• [ASSIGNMENT]:
All of the data below must be reproduced word for word, but without its images.
[GIVEN RECORDS Boundary: Start]
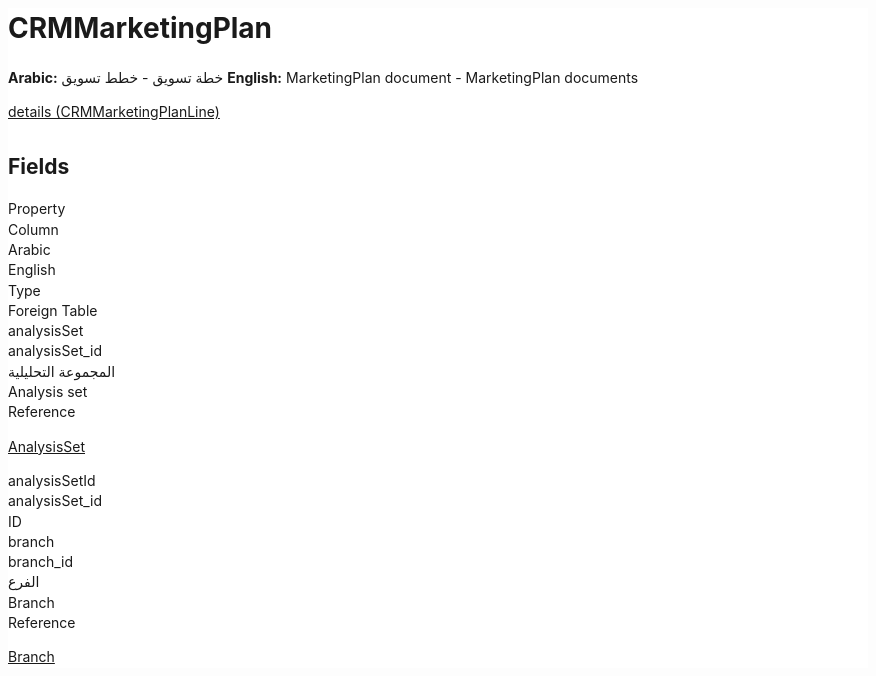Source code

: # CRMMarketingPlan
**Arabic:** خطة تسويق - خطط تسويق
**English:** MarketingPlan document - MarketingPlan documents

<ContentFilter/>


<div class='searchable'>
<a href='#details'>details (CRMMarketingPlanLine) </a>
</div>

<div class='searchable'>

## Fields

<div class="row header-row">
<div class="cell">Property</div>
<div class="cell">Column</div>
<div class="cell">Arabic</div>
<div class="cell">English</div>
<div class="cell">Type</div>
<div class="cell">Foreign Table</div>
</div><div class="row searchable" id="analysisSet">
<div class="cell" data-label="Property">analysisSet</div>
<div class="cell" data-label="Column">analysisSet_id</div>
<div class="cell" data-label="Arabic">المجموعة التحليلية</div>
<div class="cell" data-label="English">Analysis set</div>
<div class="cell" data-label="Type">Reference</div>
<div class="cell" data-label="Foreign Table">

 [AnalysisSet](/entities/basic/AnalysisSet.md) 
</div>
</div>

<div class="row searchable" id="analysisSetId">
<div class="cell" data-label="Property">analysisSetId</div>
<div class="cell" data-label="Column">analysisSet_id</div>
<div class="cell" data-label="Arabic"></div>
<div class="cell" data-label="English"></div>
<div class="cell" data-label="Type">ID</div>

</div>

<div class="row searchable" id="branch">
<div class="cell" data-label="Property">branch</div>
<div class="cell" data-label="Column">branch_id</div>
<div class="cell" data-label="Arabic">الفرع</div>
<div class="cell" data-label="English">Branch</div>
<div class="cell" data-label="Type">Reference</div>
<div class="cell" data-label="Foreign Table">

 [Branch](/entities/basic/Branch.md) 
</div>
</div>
[GIVEN RECORDS Boundary: End]
• [WRITTEN SOLUTION]:
Source code

: # CRMMarketingPlan
**Arabic:** خطة تسويق - خطط تسويق
**English:** MarketingPlan document - MarketingPlan documents

<ContentFilter/>


<div class='searchable'>
<a href='#details'>details (CRMMarketingPlanLine) </a>
</div>

<div class='searchable'>

## Fields

<div class="row header-row">
<div class="cell">Property</div>
<div class="cell">Column</div>
<div class="cell">Arabic</div>
<div class="cell">English</div>
<div class="cell">Type</div>
<div class="cell">Foreign Table</div>
</div><div class="row searchable" id="analysisSet">
<div class="cell" data-label="Property">analysisSet</div>
<div class="cell" data-label="Column">analysisSet_id</div>
<div class="cell" data-label="Arabic">المجموعة التحليلية</div>
<div class="cell" data-label="English">Analysis set</div>
<div class="cell" data-label="Type">Reference</div>
<div class="cell" data-label="Foreign Table">

 [AnalysisSet](/entities/basic/AnalysisSet.md) 
</div>
</div>

<div class="row searchable" id="analysisSetId">
<div class="cell" data-label="Property">analysisSetId</div>
<div class="cell" data-label="Column">analysisSet_id</div>
<div class="cell" data-label="Arabic"></div>
<div class="cell" data-label="English"></div>
<div class="cell" data-label="Type">ID</div>

</div>

<div class="row searchable" id="branch">
<div class="cell" data-label="Property">branch</div>
<div class="cell" data-label="Column">branch_id</div>
<div class="cell" data-label="Arabic">الفرع</div>
<div class="cell" data-label="English">Branch</div>
<div class="cell" data-label="Type">Reference</div>
<div class="cell" data-label="Foreign Table">

 [Branch](/entities/basic/Branch.md) 
</div>
</div>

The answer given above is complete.